Quentin Glabus isn’t just a chef. He’s a time traveller.
Since he graduated from NAIT more than two decades ago, he’s travelled the world. He’s cooked at Canadian consulates in New York, Rio de Janeiro, Beijing and Tokyo (to name a few). He’s even cooked at Disney World in Florida.
But, despite his jet-setting ways, he wants to take food back in time. When he speaks about cooking using “pre-colonial” ingredients, it’s as if he could jump through the Zoom screen from his home in Japan. The smile doesn’t leave his face.
What is pre-colonial cookery? It’s about dedication to using ingredients — and even cooking methods — that existed before settlers came to North America. It’s about cooking as Indigenous people did for centuries. No processed flours or sugars; no dairy products; no pork, no chicken, no beef.
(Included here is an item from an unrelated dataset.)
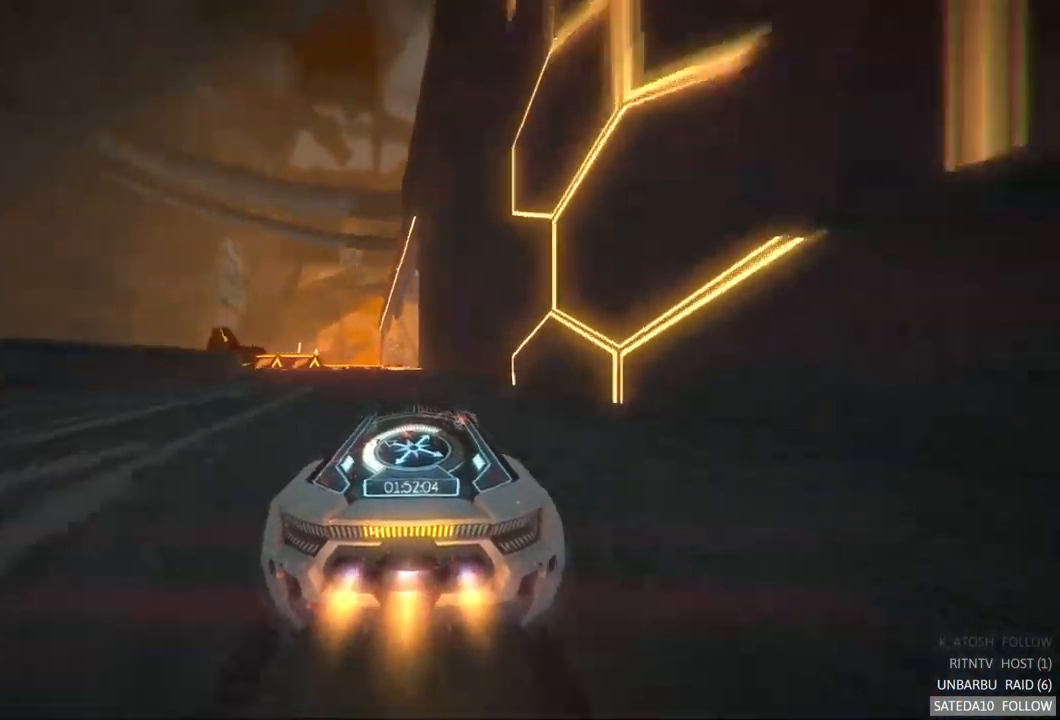
{"buttons": ["R2"], "left_stick": "left", "right_stick": "center", "events": [[50, "left_stick", "center"], [84, "X", "down"], [234, "left_stick", "left"], [284, "X", "up"]]}
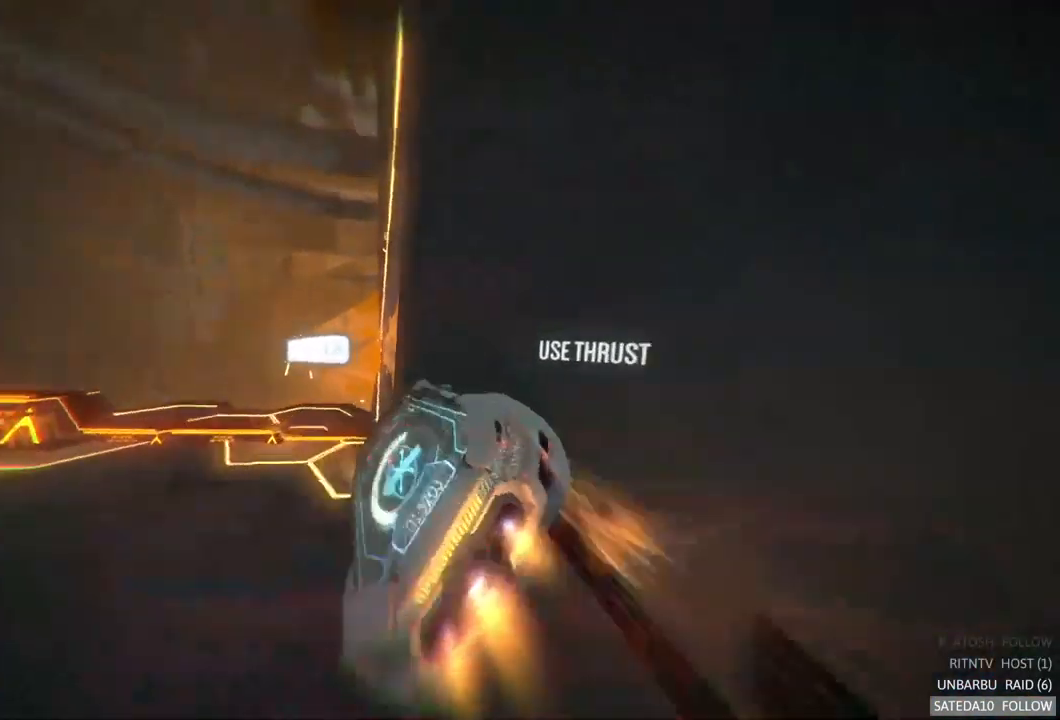
{"buttons": ["R2"], "left_stick": "center", "right_stick": "center", "events": [[34, "left_stick", "center"], [167, "left_stick", "right"], [384, "left_stick", "center"]]}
“I don’t want to say it’s new. It’s not,” says Glabus. “It’s cultural, right? These are all ingredients that were introduced to North America.
“Because of my First Nations background, I always try to bring in Indigenous flavour and cuisine to everything I do.”
Since 2017, Glabus has been part of I-Collective, an international grouping of Indigenous chefs that promote traditional cookery. And, Glabus makes as many visits as he can with his mom at the Frog Lake First Nation, near Lloydminster, to soak up as much as he can about the history of Indigenous cuisine.
“I was blown away by it all,” says Glabus of his work with I-Collective. “And I started to think. How can I take something like a French dessert, say a crème brûlée, or a dessert like a pavlova, and make it pre-colonial?”
And I watch Glabus, with his child on his shoulder, work it out in his head, in real-time. His dream for a charred corn-husk pavlova, with corn custard, an acorn cake base, with either cedar or wild rice ice cream.
For the meringue, he’d need duck eggs. Maple syrup or honey would replace the sugar. The custard would need duck eggs and a walnut or almond milk. Acorn flour would be needed.